(WHAT IS NEEDED)
Word for word, set down the entries below.

(PROVIDED DATA)
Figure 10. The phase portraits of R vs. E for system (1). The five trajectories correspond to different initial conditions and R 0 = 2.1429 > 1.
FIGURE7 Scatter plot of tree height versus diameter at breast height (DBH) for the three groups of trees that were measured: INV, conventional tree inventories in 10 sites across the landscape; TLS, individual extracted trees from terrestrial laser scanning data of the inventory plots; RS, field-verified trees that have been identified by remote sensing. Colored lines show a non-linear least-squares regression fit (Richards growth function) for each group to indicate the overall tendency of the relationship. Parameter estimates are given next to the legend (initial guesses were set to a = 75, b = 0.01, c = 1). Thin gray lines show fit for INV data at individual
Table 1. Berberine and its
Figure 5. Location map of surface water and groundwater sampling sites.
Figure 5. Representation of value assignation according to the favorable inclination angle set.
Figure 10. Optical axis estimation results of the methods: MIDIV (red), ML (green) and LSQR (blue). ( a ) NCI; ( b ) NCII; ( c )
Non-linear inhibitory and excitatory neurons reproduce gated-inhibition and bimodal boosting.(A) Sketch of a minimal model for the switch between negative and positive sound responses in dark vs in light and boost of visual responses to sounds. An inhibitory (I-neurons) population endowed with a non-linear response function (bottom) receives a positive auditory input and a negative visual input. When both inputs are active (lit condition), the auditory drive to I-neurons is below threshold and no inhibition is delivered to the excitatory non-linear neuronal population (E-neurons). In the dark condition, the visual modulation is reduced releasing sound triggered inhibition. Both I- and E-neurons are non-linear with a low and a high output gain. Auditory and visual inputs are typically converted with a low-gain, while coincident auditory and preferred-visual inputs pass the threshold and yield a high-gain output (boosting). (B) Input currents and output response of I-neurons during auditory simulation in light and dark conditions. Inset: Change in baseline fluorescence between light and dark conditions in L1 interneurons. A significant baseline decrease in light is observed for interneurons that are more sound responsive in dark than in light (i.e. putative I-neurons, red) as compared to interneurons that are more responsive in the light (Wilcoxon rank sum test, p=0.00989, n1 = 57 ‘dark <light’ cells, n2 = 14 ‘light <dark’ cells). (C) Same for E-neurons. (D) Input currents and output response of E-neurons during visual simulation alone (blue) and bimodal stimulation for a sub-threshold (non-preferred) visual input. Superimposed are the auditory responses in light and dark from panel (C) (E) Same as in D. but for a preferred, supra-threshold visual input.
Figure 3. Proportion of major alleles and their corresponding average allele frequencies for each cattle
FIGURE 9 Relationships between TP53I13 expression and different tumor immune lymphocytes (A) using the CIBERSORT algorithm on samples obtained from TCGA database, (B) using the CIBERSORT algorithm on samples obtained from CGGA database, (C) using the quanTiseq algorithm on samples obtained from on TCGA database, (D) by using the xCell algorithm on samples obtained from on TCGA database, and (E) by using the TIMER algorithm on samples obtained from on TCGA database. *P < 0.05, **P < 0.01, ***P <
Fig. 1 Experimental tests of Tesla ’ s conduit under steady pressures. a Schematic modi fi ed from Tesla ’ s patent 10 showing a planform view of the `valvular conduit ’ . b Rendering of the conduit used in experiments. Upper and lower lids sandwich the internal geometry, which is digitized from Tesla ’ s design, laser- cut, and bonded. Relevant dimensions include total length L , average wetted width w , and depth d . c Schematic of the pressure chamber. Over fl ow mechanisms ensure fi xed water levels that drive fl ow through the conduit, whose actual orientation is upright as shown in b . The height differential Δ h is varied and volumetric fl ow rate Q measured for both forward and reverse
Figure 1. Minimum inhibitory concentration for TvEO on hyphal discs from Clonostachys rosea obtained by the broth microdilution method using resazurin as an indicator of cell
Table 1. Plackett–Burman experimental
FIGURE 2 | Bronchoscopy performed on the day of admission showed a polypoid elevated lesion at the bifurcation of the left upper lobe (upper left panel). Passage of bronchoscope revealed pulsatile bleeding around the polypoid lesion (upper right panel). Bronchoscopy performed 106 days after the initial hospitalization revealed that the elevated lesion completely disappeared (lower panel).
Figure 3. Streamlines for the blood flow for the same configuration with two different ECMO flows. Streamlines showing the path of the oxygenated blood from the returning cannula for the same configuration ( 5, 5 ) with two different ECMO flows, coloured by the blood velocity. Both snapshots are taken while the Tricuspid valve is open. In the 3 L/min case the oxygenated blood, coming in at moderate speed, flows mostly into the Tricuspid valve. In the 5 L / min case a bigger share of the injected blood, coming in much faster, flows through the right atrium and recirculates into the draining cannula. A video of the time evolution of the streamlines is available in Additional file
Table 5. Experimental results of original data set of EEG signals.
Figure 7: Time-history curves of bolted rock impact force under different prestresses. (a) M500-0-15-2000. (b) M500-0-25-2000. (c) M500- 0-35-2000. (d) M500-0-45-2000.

(OUTPUT)
Figure 10. The phase portraits of R vs. E for system (1). The five trajectories correspond to different initial conditions and R 0 = 2.1429 > 1.
FIGURE7 Scatter plot of tree height versus diameter at breast height (DBH) for the three groups of trees that were measured: INV, conventional tree inventories in 10 sites across the landscape; TLS, individual extracted trees from terrestrial laser scanning data of the inventory plots; RS, field-verified trees that have been identified by remote sensing. Colored lines show a non-linear least-squares regression fit (Richards growth function) for each group to indicate the overall tendency of the relationship. Parameter estimates are given next to the legend (initial guesses were set to a = 75, b = 0.01, c = 1). Thin gray lines show fit for INV data at individual
Table 1. Berberine and its
Figure 5. Location map of surface water and groundwater sampling sites.
Figure 5. Representation of value assignation according to the favorable inclination angle set.
Figure 10. Optical axis estimation results of the methods: MIDIV (red), ML (green) and LSQR (blue). ( a ) NCI; ( b ) NCII; ( c )
Non-linear inhibitory and excitatory neurons reproduce gated-inhibition and bimodal boosting.(A) Sketch of a minimal model for the switch between negative and positive sound responses in dark vs in light and boost of visual responses to sounds. An inhibitory (I-neurons) population endowed with a non-linear response function (bottom) receives a positive auditory input and a negative visual input. When both inputs are active (lit condition), the auditory drive to I-neurons is below threshold and no inhibition is delivered to the excitatory non-linear neuronal population (E-neurons). In the dark condition, the visual modulation is reduced releasing sound triggered inhibition. Both I- and E-neurons are non-linear with a low and a high output gain. Auditory and visual inputs are typically converted with a low-gain, while coincident auditory and preferred-visual inputs pass the threshold and yield a high-gain output (boosting). (B) Input currents and output response of I-neurons during auditory simulation in light and dark conditions. Inset: Change in baseline fluorescence between light and dark conditions in L1 interneurons. A significant baseline decrease in light is observed for interneurons that are more sound responsive in dark than in light (i.e. putative I-neurons, red) as compared to interneurons that are more responsive in the light (Wilcoxon rank sum test, p=0.00989, n1 = 57 ‘dark <light’ cells, n2 = 14 ‘light <dark’ cells). (C) Same for E-neurons. (D) Input currents and output response of E-neurons during visual simulation alone (blue) and bimodal stimulation for a sub-threshold (non-preferred) visual input. Superimposed are the auditory responses in light and dark from panel (C) (E) Same as in D. but for a preferred, supra-threshold visual input.
Figure 3. Proportion of major alleles and their corresponding average allele frequencies for each cattle
FIGURE 9 Relationships between TP53I13 expression and different tumor immune lymphocytes (A) using the CIBERSORT algorithm on samples obtained from TCGA database, (B) using the CIBERSORT algorithm on samples obtained from CGGA database, (C) using the quanTiseq algorithm on samples obtained from on TCGA database, (D) by using the xCell algorithm on samples obtained from on TCGA database, and (E) by using the TIMER algorithm on samples obtained from on TCGA database. *P < 0.05, **P < 0.01, ***P <
Fig. 1 Experimental tests of Tesla ’ s conduit under steady pressures. a Schematic modi fi ed from Tesla ’ s patent 10 showing a planform view of the `valvular conduit ’ . b Rendering of the conduit used in experiments. Upper and lower lids sandwich the internal geometry, which is digitized from Tesla ’ s design, laser- cut, and bonded. Relevant dimensions include total length L , average wetted width w , and depth d . c Schematic of the pressure chamber. Over fl ow mechanisms ensure fi xed water levels that drive fl ow through the conduit, whose actual orientation is upright as shown in b . The height differential Δ h is varied and volumetric fl ow rate Q measured for both forward and reverse
Figure 1. Minimum inhibitory concentration for TvEO on hyphal discs from Clonostachys rosea obtained by the broth microdilution method using resazurin as an indicator of cell
Table 1. Plackett–Burman experimental
FIGURE 2 | Bronchoscopy performed on the day of admission showed a polypoid elevated lesion at the bifurcation of the left upper lobe (upper left panel). Passage of bronchoscope revealed pulsatile bleeding around the polypoid lesion (upper right panel). Bronchoscopy performed 106 days after the initial hospitalization revealed that the elevated lesion completely disappeared (lower panel).
Figure 3. Streamlines for the blood flow for the same configuration with two different ECMO flows. Streamlines showing the path of the oxygenated blood from the returning cannula for the same configuration ( 5, 5 ) with two different ECMO flows, coloured by the blood velocity. Both snapshots are taken while the Tricuspid valve is open. In the 3 L/min case the oxygenated blood, coming in at moderate speed, flows mostly into the Tricuspid valve. In the 5 L / min case a bigger share of the injected blood, coming in much faster, flows through the right atrium and recirculates into the draining cannula. A video of the time evolution of the streamlines is available in Additional file
Table 5. Experimental results of original data set of EEG signals.
Figure 7: Time-history curves of bolted rock impact force under different prestresses. (a) M500-0-15-2000. (b) M500-0-25-2000. (c) M500- 0-35-2000. (d) M500-0-45-2000.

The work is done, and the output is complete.